Andy Cowell is taking a methodical approach to Aston Martin's issues
Andy Cowell is taking a methodical approach to Aston Martin’s issues

Aston Martin conducting analysis after underwhelming F1 effort in Jeddah

Aston Martin failed to score a point across the triple header of Japan, Bahrain and Saudi Arabia.

In Bahrain, its deficiencies could be attributed to the low-speed cornering weakness inherent in the AMR25, but Jeddah should have mitigated those problems.

Instead, neither Fernando Alonso or Lance Stroll cracked the top-10, with the latter qualifying in 16th place at the Jeddah Corniche Circuit and the former fearing no more points will come Aston Martin’s way for the remainder of the campaign.

“Jeddah showed some interesting characteristics,” Cowell said. 
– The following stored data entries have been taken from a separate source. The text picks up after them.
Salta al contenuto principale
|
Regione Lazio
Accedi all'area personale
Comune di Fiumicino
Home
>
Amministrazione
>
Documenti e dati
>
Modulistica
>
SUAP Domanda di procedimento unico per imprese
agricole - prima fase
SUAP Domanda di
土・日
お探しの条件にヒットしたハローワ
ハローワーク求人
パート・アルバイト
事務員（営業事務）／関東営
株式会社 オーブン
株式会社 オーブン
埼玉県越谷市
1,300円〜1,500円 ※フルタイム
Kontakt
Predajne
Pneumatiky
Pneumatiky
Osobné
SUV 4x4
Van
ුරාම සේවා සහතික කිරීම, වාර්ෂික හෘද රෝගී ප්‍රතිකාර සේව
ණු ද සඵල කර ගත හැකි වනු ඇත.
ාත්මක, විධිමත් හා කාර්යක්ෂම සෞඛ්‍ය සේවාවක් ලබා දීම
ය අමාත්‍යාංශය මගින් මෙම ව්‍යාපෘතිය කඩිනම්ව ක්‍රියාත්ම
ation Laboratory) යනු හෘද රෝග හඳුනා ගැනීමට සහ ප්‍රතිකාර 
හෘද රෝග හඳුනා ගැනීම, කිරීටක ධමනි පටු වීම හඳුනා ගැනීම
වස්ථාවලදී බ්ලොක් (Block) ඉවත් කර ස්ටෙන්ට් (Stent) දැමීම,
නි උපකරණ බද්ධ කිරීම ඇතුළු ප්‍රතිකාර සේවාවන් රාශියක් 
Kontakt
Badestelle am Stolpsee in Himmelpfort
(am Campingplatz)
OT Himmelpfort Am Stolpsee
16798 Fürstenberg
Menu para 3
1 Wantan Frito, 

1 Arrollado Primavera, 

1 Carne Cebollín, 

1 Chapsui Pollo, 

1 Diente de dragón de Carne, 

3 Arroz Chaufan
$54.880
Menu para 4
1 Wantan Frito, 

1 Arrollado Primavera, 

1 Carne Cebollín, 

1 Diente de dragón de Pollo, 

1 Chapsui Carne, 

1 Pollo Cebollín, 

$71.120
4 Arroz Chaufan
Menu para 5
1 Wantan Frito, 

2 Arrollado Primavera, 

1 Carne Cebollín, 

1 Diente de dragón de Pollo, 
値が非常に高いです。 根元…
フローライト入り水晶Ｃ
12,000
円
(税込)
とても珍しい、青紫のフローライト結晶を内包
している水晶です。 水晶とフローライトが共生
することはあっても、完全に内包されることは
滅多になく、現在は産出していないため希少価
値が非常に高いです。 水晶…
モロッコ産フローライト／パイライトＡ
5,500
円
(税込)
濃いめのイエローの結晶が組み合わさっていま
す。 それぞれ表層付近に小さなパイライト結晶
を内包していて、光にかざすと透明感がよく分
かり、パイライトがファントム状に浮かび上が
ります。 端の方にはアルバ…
“I think Fernando’s qualifying performance in Jeddah [13th] was impressive.

“He was pushing exceptionally hard. Both drivers are exceptionally strong. 

“I think perhaps that showed that the stability of the car is a little bit better than the year before.

“But at the end of the day, it’s out-and-out performance that matters. 

“Jeddah, interesting corner analysis that we’ve been digging into over the last 10 days and looking at aero characteristics and vehicle dynamic characteristics, which will help us going forward,” he concluded.

It’s up to Aston Martin to get on top of its current machine without interfering too much with its 2026 project, which has and will remain the pure focus of Managing Technical Partner Adrian Newey.

In the interim, Cowell confirmed that Newey “will attend the odd race this year” and no doubt he’ll be able to offer some input to help Aston Martin dig itself out of the hole it finds itself in.